Sadly, there’s no real evidence that the game itself does build any kind of rapport or connection between individuals.
What’s interesting here is that people, deep down, believe that creating this kind of you-have-my-back-i-have-yours trust with others is an essential part of the human condition. When in fact, the world is an environment that fosters distrust and a lack of faith in the connections between individuals.
We’re used to the unreliable being the default and because of this, we often see love as a mercurial thing or something that can abruptly ebb and flow depending on circumstance. Age, a change of appearance, a traumatic experience, time spent apart, even replacement by another person – all of these things and more can lead to mistrust or being let down by someone you love. And perhaps even worse is when it’s actually us who’s the unreliable one: when something we’ve said, or something we’ve done, is cause for a change of heart or mistrust.

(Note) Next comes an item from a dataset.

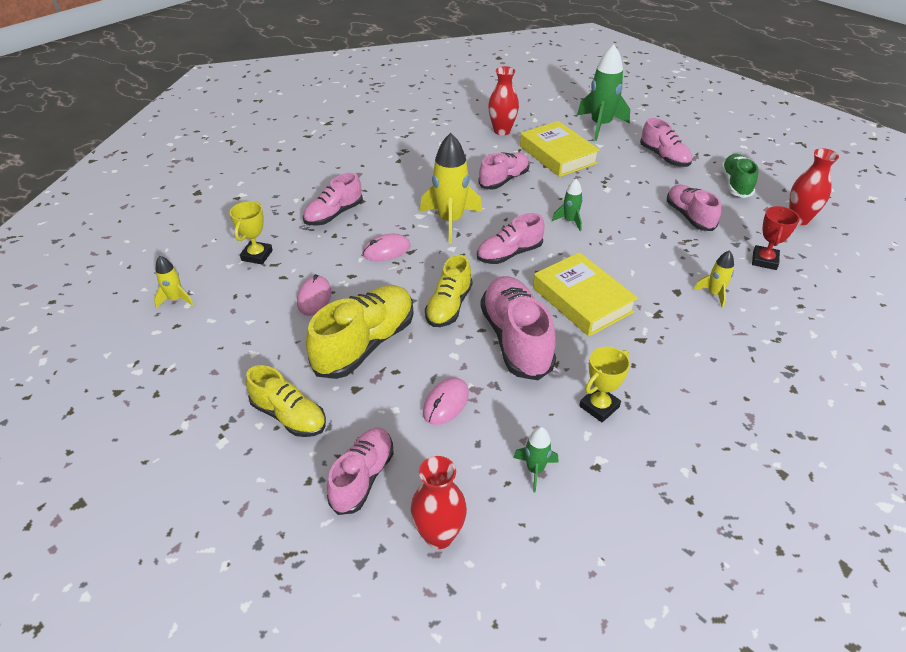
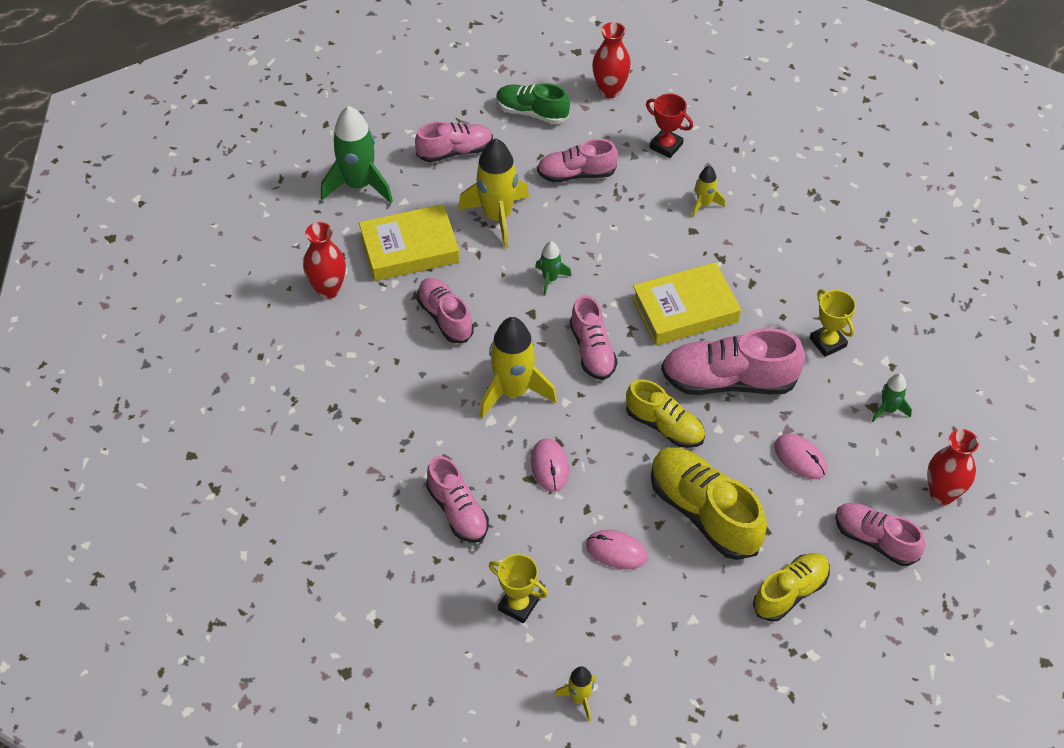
camera: 75 degrees left, 10 degrees up
(615, 186) = (497, 217): none -> yellow rocket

God isn’t unreliable. His love for us doesn’t ebb – there are no peaks and troughs with Him, just a constancy of love – and His love isn’t dependent on our good behavior.
No matter how lovable we may be at any given moment, God loves us as much as He did in our worst moment the weeks before. His love isn’t dependent on us maintaining the best versions of ourselves in front of Him for as long as possible, or in projecting an image of that person for the world to see. The world may see it: He sees us. We can’t hide from God who we are and what we’re about. He saw it long before we were born, knows who we are, how we’re feeling and hears the erratic beat of our secret heart… and He loves us regardless, overwhelmingly and unceasingly.
When something is that constant, it changes you. Having a permanent home changes the way you walk out of the house: having an endless wave of love to fall back on, to rest in, can give you the courage to move mountains.
That’s how faith works: by trusting love.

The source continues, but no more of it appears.